Винтовки я отбирал теперь у конвойных больше по привычке: они уже угомонились.
Путь наш подходил к концу. Кучуков ходил весёлый, он наконец-то добыл бритву, сбрил с носа куст, не дававший ему покоя. Климович подобрел, перестал перечислять пункты разногласий, мягче относился к конвойным, охотней помогал нам в нашем убогом хозяйстве. Самоедин Семён тоже оживился. Он безропотно выполнял самую грязную, чёрную работу, подметал пол, чистил картошку, рыбу, мыл посуду, раздувал угли в самоваре. Он рассказал нам, что на родине у него осталась невеста и что он, лишь только вернётся домой, женится на ней. У него будут свои олени, много оленей. Хмурым и злым оставался Ногтев, на вопросы отвечал грубо, лежал подолгу на нарах, сжав зубы и глядя остановившимися глазами на закопчённый потолок. Когда его спрашивали, что он будет делать в ссылке, отвечал:
— Уйду домой, они ещё попомнят обо мне, — грозил он своим односельчанам.
К месту назначения мы приехали ровно через два месяца после отправки из Архангельска. В полутёмной передней полицейского уездного правления ко мне подбежал вертлявый, чернявый, худосочный человек в меховой шапке с торчащими наушниками, скороговоркой спросил:
— Вы бэк или мэк? Я — бэк. Идём ко мне, я на днях уезжаю, передаю комнату.

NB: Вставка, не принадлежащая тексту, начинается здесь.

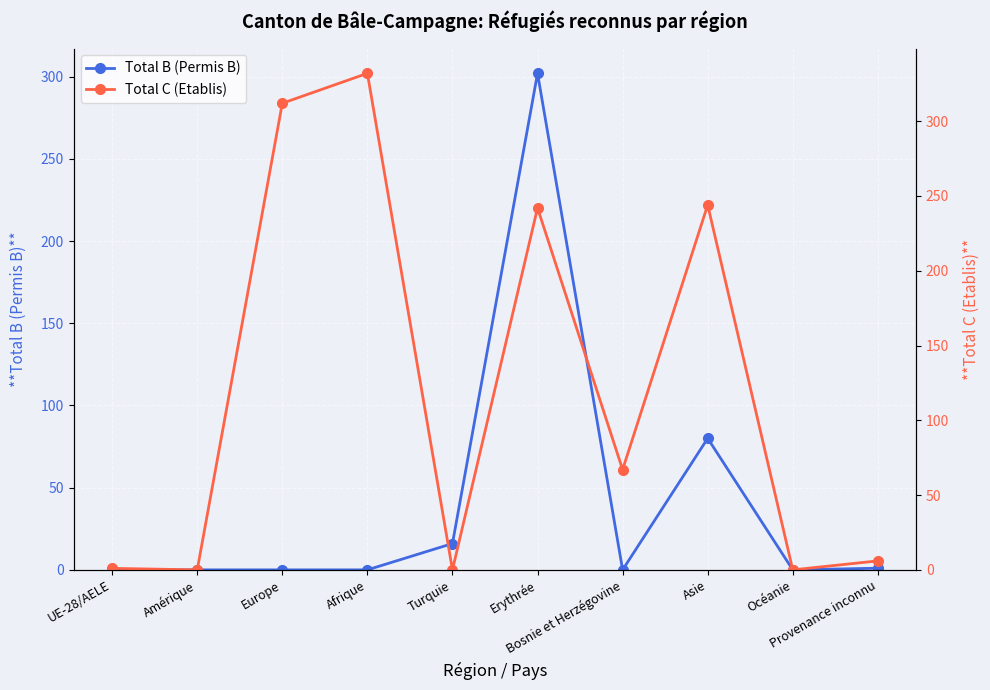

Reading right to left, transcribe all the data shown in this chart.

Total B (Permis B): Provenance inconnu=1	Océanie=0	Asie=80	Bosnie et Herzégovine=0	Erythrée=302	Turquie=16	Afrique=0	Europe=0	Amérique=0	UE-28/AELE=0
Total C (Etablis): Provenance inconnu=6	Océanie=0	Asie=244	Bosnie et Herzégovine=67	Erythrée=242	Turquie=0	Afrique=332	Europe=312	Amérique=0	UE-28/AELE=1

Впервые за два месяца мне с прежней силой вспомнилось подполье, город, наши споры, книги, журналы. Выполнив обычные формальности в правлении, я забрал вещи, отправился вместе с энергичным «бэком» в его квартиру, но едва сделал по улице сто — двести шагов, как на перекрёстке неожиданно столкнулся лицом к лицу с Яном.
Мы обнялись. Гогоча, показывая по-прежнему ряд ослепительных, весёлых зубов, заглядывая то и дело в лицо, Ян потащил меня к себе.
— И думать не думай устраиваться у кого-нибудь другого. Ко мне, ко мне и больше ни к кому, прохвост ты мой драгоценный.
По дороге к нему мы забросали друг друга вопросами о работе, о приятелях, об аресте, о тюрьмах, вспоминали о тамбовской семинарской коммуне.
— Кстати, где Валентин? — спросил Ян.